Dalam perjalanan yang memakan waktu 2 hari 3 malam, kami menjelajahi berbagai tempat, di antaranya IIQ An-Nur Yogyakarta, LPTQ Iqro’ Yogyakarta, Hotel Salahdua, Parangtritis, ziarah di Pesantren Sunan Pandanaran, Masjid Jogokariyan, Malioboro dan kami juga sempat berhenti di pusat oleh-oleh Yogyakarta yakni di Bakpia 25.

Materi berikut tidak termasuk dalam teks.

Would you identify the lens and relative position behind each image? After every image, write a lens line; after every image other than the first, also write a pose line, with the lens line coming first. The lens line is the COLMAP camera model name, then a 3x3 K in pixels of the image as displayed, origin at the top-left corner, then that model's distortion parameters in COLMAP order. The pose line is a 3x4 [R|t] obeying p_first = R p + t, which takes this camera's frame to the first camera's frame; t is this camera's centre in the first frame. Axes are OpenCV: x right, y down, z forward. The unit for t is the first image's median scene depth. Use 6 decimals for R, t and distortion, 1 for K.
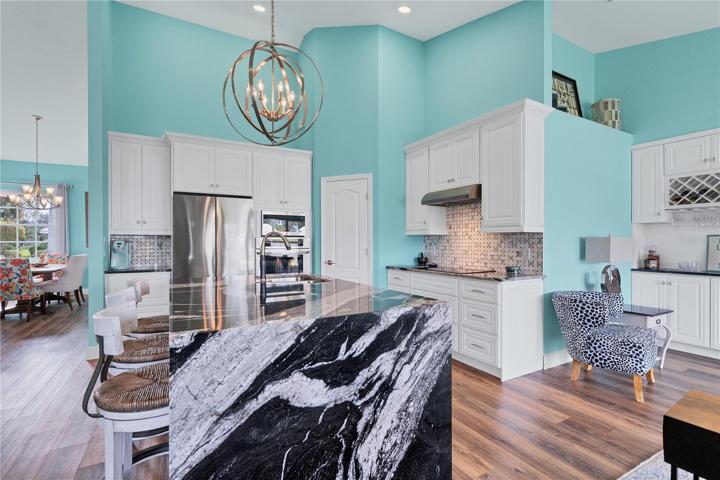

Apakah benchmarking sekadar jalan-jalan?
Setelah berkeliling ke dunia internet, saya baru tahu ternyata benchmarking ini salah satu istilah lain dari studi banding yang berguna bagi para mahasiswa untuk memperoleh ilmu baru. Jadi, perjalanan kami kali ini bukan untuk jalan-jalan semata. Karena, terdapat misi di dalamnya.
Meski begitu, dalam perjalanan yang terbilang cukup singkat ini, memberikan kesan yang memiliki arti tersendiri terkhususnya bagi diri saya pribadi. Karena perjalanan ini memberi saya banyak pengalaman tentang berbagai hal baru. Berbagai pengalaman terutama dalam hal pendidikan, di mana pengalaman seperti ini belum pernah saya dapatkan sebelumnya di bangku SMP ataupun SMA.
Dari sekian banyak destinasi yang kita kunjungi memiliki kesan tersendiri. Tetapi, ada satu tempat yang benar-benar membuat diri saya termotivasi. Tempat itu adalah Masjid Jogokariyan. Selama ini dari yang saya tahu, banyak masyarakat yang berlomba-lomba untuk membangun masjid, mereka lebih peduli untuk memperbagus bangunannya tapi sedikit sekali yang berfikir untuk bisa menghidupkan masjid. Masjid Jogokariyan inilah yang mengubah pandangan saya bahwa setiap masjid harus menjadi tempat dan wadah yang bermanfaat untuk umat, seperti yang pernah terjadi pada masa Rasulullah Saw dan para sahabat.
Masjid Jogokariyan yang berlokasi di jalan Jogokariyan No. 36, Mantrijeron, Yogyakarta, menyadarkan saya bahwa masjid bukan sekadar tempat untuk sholat. Masjid Jogokariyan inilah masjid yang pertama kali saya singgahi dengan manajemen yang terstruktur dengan rapi. Setiap kegiatan dan program yang diadakannya tidak lain dan tidak bukan ialah untuk membantu banyak masyarakat, terutama di lingkungan sekitar Masjid Jogokariyan dan sekitarnya.
Sebagai seorang mahasiswa memang kita dituntut untuk dapat melakukan pengabdian di masyarakat. Pengabdian itu yang akan menjadi misi terakhir setelah melewati berbagai rangkaian pendidikan dan penelitian. Dari perjalanan ini, saya semakin tersadar arti penting dari sebuah pengabdian. Ini mengingatkan saya tentang hadist yang sekaligus menjadi motto hidup saya sendiri, khoirunnas anfa’uhum linnas (sebaik-baik manusia adalah yang paling bermanfaat untuk manusia lain).
Dari perjalanan ini saya sadar bahwa menjadi seorang mahasiswa bukan hanya sebatas mendapat gelar dan meraih cita-cita, tapi tugas utama setelahnya adalah bagaimana saya dapat mengabdi pada masyarakat. Untuk apa mendapat gelar tinggi dan menjadi berprestasi kalau ilmu yang selama ini dipelajari tidak mampu untuk diamalkan.